Actually, it’s entirely possible that people have suffered from and died of CHS for all that time, but the syndrome wasn’t yet recognized. Medicine is a dynamic and evolving science, constantly refining and splitting out diseases, syndromes, and the like from the catch-all categories into which they’ve been lumped. For example, before 1976, no one had ever heard of Legionnaires Disease. Now American doctors diagnose about 13,000 cases a year. No one had heard of COVID-19 in 2018, but since late 2019 it’s killed over 4.2 million people worldwide, including more than 628,000 in the United States alone. It’s easily confused with the flu, and only distinguished through testing.

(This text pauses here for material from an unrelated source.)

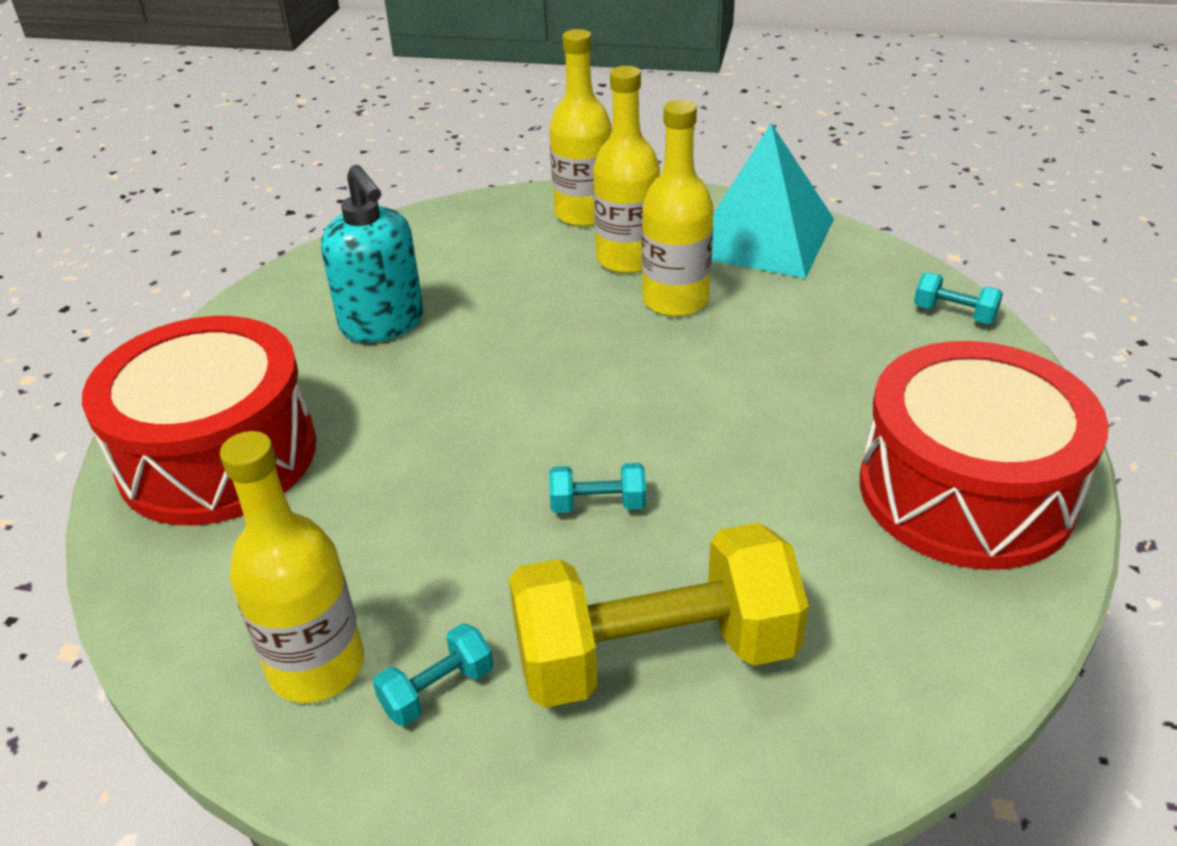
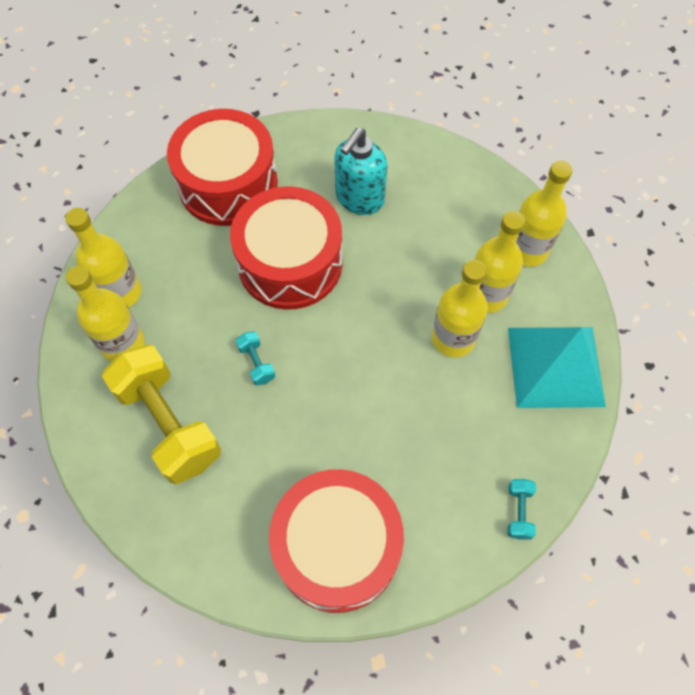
camera: 65 degrees right, 25 degrees up
(437, 420) = (290, 263): none -> red drum
(437, 690) = (123, 344): turquoise dumbbell -> yellow bottle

Similarly, researchers now understand that physicians often mistake CHS for Cyclical Vomiting Syndrome, a similar, enigmatic disorder. CVS usually occurs children aged 3-7, but according to the Mayo Clinic, “the number of cases diagnosed in adults is increasing.” I have to wonder how many cases of adult CVS are really cases of CHS, where the physician either isn’t aware of CHS, or doesn’t know his or her patient uses marijuana, including teens.

Causes and Symptoms

We don’t know the specific cause of CHS yet. Researchers believe it could be triggered by THC binding to specific molecules in the digestive system. Although marijuana does seems to ease nausea that starts in the brain, especially for chemotherapy patients, it can have the opposite effect in the gut. CHS usually starts only after a minimum of several years of marijuana use, especially among those who smoke multiple times per day, though weekly use may also result in CHS. There’s an alternate theory in the pro-pot community that suggests that the cause is actually pesticide poisoning caused by organic neem oil, though not all observers in the community agree, as neem oil poisoning has different symptoms.

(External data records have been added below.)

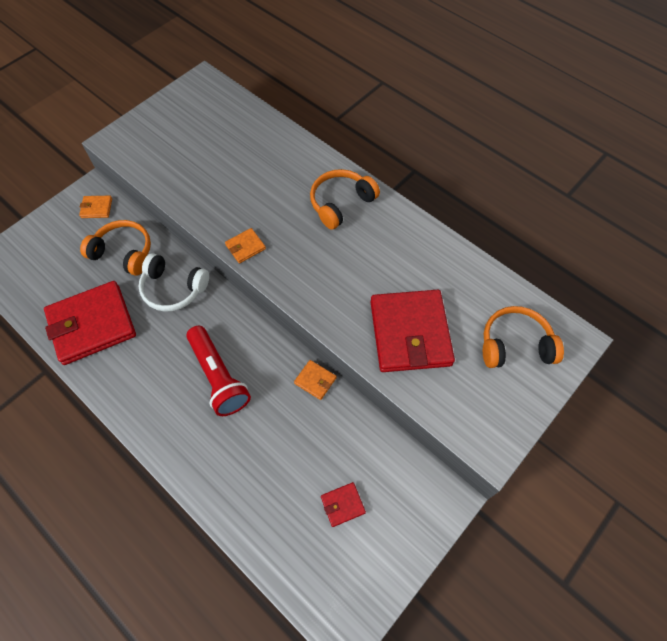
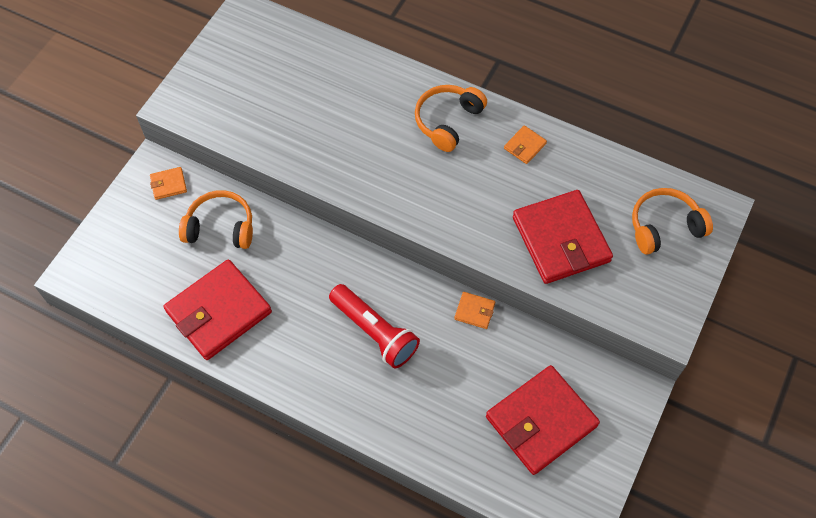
camera: 15 degrees left, 0 degrees up
(173, 289) = (291, 253): white headphones -> none
(245, 247) = (364, 190): orange wallet -> orange wallet (525, 146)
(342, 505) = (541, 421): red wallet -> red wallet, size x2.37

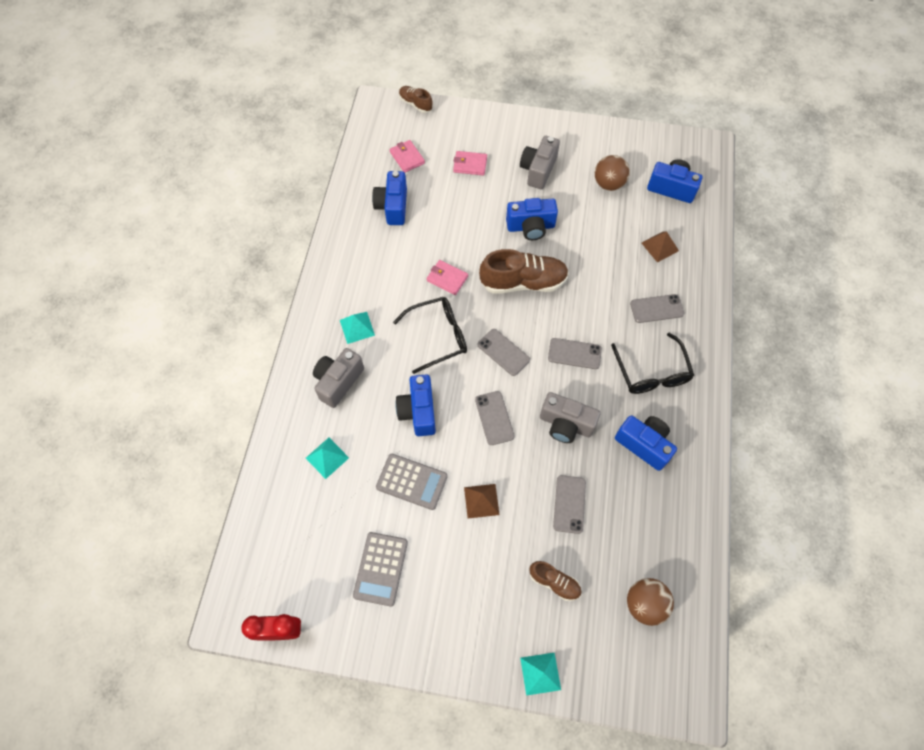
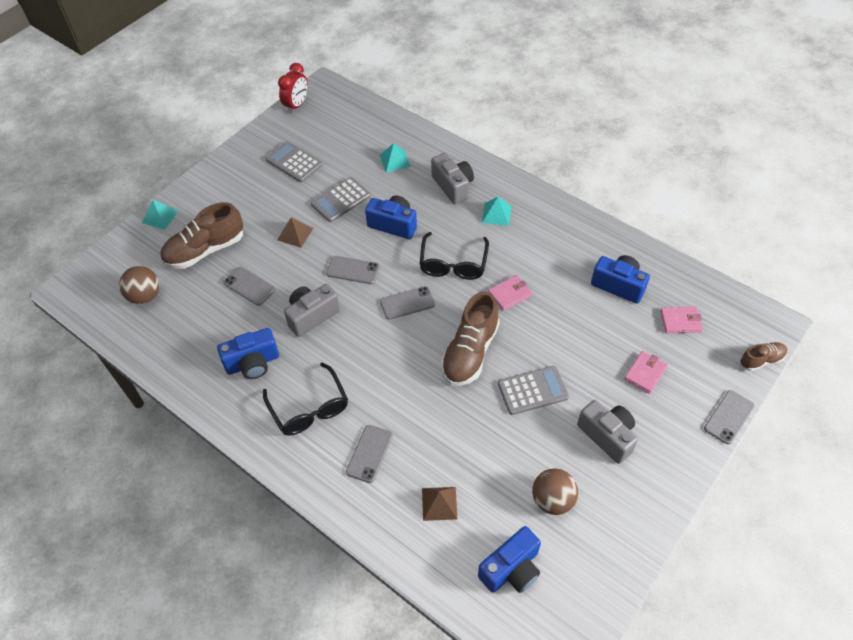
camera: 120 degrees right, 10 degrees down
(530, 227) = (532, 390): blue camera -> grey calculator
(554, 582) = (205, 250): brown shoe -> brown shoe, size x1.88
(574, 354) = (370, 356): grey phone -> grey phone (729, 417)
(651, 372) = (309, 408): black glasses -> black glasses turned 135 degrees counterclockwise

Whatever the case, CHS may cause up to 6% of emergency room visits for patients with recurrent vomiting. Symptoms include:

  • Ongoing nausea
  • Repeated vomiting, often intense
  • Stomach pain
  • Decreased food intake
  • Weight loss
  • Dehydration
  • Repeated hot showers or baths daily

Why the last symptom? Apparently because the brain’s hypothalamus regulates both vomiting and body temperature. Hot showers are a key indicator to doctors and can convince sufferers themselves to seek treatment.

Doctors diagnose CHS using blood, urine, drug, and electrolyte tests, also testing to screen out anemia, infections, and in women, pregnancy. Expensive workups with X-rays, CT scans of the head and abdomen, and endoscopy of the esophagus and stomach may follow to eliminate other causes of vomiting, only to be diagnosed with vomiting from weed.

If not treated, CHS can cause muscle spasms, weakness, kidney failure, heart problems, shock, brain swelling, and death.

Treatment

Though CHS is relatively new syndrome, the treatment protocol is well-established. Physicians typically prescribe IV fluids to fight dehydration; pain meds; mild tranquilizers; antihistamines; lots of hot showers; and sometimes capsaicin cream rubbed on the belly. As long as the patient stops using marijuana, the CHS symptoms usually go away within 10 days. Normally, they disappear after just one or two days.

The only cure for CHS is not using marijuana at all, in any form. Even after months of cannabis abstinence, CHS can return with a vengeance if the patient resumes usage. As long as users avoid weed, they can stave off CHS indefinitely. British physicians have recorded one case of a young man who presented with CHS and renal failure, and he admitted to smoking marijuana 4-6 times a day for 15 years and took 10-15 hot showers a day. After treatment, followed by psychiatric support, he remained free of CHS symptoms after three cannabis-free years (as of July 2019).

CHS is real, and it can be fixed—with sobriety and treatment for addiction. The problem is recognizing it, accepting it, and getting sufferers the help that they need. Don’t think it can’t happen to kids just because it takes years to manifest. The young man mentioned earlier whose mother wrote so eloquently wrote about his death was 17.

Keep a close eye on your adolescents for these signs, especially if you suspect or know they’re using marijuana. Although Cannabinoid Hyperemesis Syndrome is rare, it can strike any regular user, at any age.